As people go through career transitions, they increasingly need tools that would help them make an informed choice on what opportunities to pursue. Imagine, if you were considering your career options, whether you would benefit from a high level overview of what jobs are available and where. To prioritize your choices and guide personal development, you might also want to know the average salary for a particular job, as well as skills and technology commonly used. In addition, perhaps you would appreciate insights on what jobs are related to your current position and could be your next move.
So, have tools that would meet all of these requirements previously existed? As far as I am aware: no. The good news is that there is a lot of job market information available. However, the challenge is that the actual job postings are not linked directly to job metadata (e.g. average salary, tools and technology used, key skills, and related occupations) This is why, as an aspiring data analyst, I have decided to bring the two sources of information together; you can find a merging of job postings with metadata demonstrated in the Tableau workbook here. For this purpose I have primarily used Python, publicly available data and Tableau Public, not to mention the excellent guidance of the ScraperWiki data science team.
The source of the actual job postings was the Indeed.com job board. I chose to use this site because it is an aggregator of job postings and includes vacancies from companies’ internal applicant tracking systems in addition to vacancies published on open job boards. The site also has an API, which allows to search job postings using multiple criteria and then retrieve results in an xml format. For this example, I used Indeed.com API to collect data for all job postings in the state of New York that were available on March 10, 2015. The script used to accomplish this task is posted to this bitbucket repository.

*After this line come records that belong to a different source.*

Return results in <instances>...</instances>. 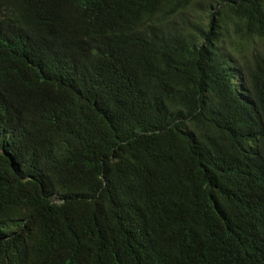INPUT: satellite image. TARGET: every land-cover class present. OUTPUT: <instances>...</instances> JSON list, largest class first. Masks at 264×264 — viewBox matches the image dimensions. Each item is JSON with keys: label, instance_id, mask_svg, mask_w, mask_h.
<instances>
[{"label": "trees", "instance_id": "obj_1", "mask_svg": "<svg viewBox=\"0 0 264 264\" xmlns=\"http://www.w3.org/2000/svg\"><path fill=\"white\" fill-rule=\"evenodd\" d=\"M0 264H264V0H0Z\"/></svg>", "mask_w": 264, "mask_h": 264}]
</instances>
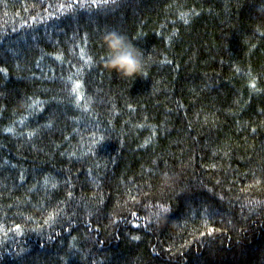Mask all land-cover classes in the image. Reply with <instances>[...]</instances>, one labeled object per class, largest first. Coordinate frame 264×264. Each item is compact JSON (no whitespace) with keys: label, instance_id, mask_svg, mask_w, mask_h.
Masks as SVG:
<instances>
[{"label":"trees","instance_id":"obj_1","mask_svg":"<svg viewBox=\"0 0 264 264\" xmlns=\"http://www.w3.org/2000/svg\"><path fill=\"white\" fill-rule=\"evenodd\" d=\"M0 264H264V0H0Z\"/></svg>","mask_w":264,"mask_h":264},{"label":"clouds","instance_id":"obj_2","mask_svg":"<svg viewBox=\"0 0 264 264\" xmlns=\"http://www.w3.org/2000/svg\"><path fill=\"white\" fill-rule=\"evenodd\" d=\"M102 40L108 50V67L123 77L142 75L143 52L134 46L126 35L118 31L105 33Z\"/></svg>","mask_w":264,"mask_h":264},{"label":"snow or ice","instance_id":"obj_3","mask_svg":"<svg viewBox=\"0 0 264 264\" xmlns=\"http://www.w3.org/2000/svg\"><path fill=\"white\" fill-rule=\"evenodd\" d=\"M79 87H80V85H79V84H76V85L74 86V88H73V91H74V92L78 91Z\"/></svg>","mask_w":264,"mask_h":264}]
</instances>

To put in place the second element of the project – job metadata – I have gathered information from O*NET, which stands for Occupational Information Network (O*NET) and is a valuable online source of occupational information. O*NET is implemented under the sponsorship of the US Department of Labor/Employment and Training Administration. O*NET provides API for accessing most of the aspects of each occupation, such as skills, knowledge, abilities, tasks, related jobs, etc. It’s also possible to scrape data on average reported wages for each occupation directly from the O*NET website.
So, at this point, we have two types of information: actual jobs postings and job metadata. However, we need to find a way to link these two to turn it into a useful analytical tool. This has proven to be the most challenging part of the project. The real world job titles are not always easily assigned to a particular occupation. For instance, what do “Closing Crew” employees do, or what is the actual occupation of an “IT Invoice Analyst?”
The process for dealing with this challenge included exact and fuzzy matching of actual job titles with previously reported job titles, and assigning an occupation based on a key word in a job title (e.g., “Registered nurse”). Fuzzy wuzzy python library was a great resource for this task. I intend to continue improving the accuracy and efficiency of the title matching algorithm.
After collecting, extracting and processing the data, the next step was to find a way to visualize it. Tableau Public turned out to be a suitable tool for this task and made it possible to “slice and dice” the data from a variety of perspectives. In the final workbook, the user can search the actual job postings for NY state as well as see the information on geographic location of the jobs, average annual and hourly wages, skills, tools and technology frequently used and related occupations.
I encourage everyone who wants to understand what’s going on in their job sector to check my Tableau workbook and bitbucket repo out. Happy job transitioning!